(mi kama sona e toki pona kepeken lipu mute)
(I think.)
There are other reasons why it's taking us ages to learn a hundred and twenty words and how to use them, but part of it is like the old joke: someone with one watch always knows what time it is, but someone with two watches is never sure.
Which is to say: jan Misali analyzes "x li y" as a subject x performing an intransitive verb y ... but because the same content words function in both roles, you could just as easily analyze it as a copula: x is y, as both jan Lentan and jan Sonja do. And jan Lentan analyses the 'kepeken ala' in "o kepeken ala ilo ike" as a verb used without 'e', but jan Sonja analyzes it as a preposition.

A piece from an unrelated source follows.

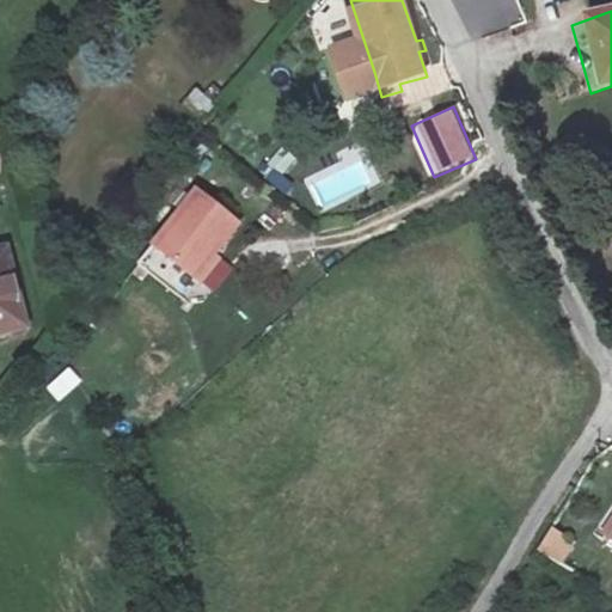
[(369,146),(347,147),(348,190),(371,190),(369,146)]
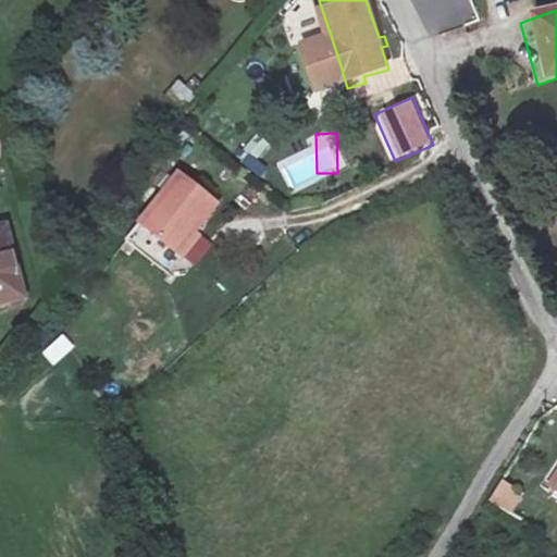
[(144,230),(182,259),(199,237),(221,211),(183,181),(144,230)]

The same sentence, understood the same way, but analyzed very differently.
And it's ... good? Like, we are much better off watching jan Misali and jan Kesi's videos and reading jan Lentan's lipu sona pona and referencing jan Sonja's official books and getting feedback from speakers and looking up articles on the Internet than we would be doing only one of those things, but we feel much more strain, trying to develop our own interpretations in a mess of other peoples'.
We're almost halfway through lipu sona pona, though. We need to learn numbers, learn pre-verbs, learn 'la', learn 'pi', learn sixty-ish more words. And read, and write, and converse.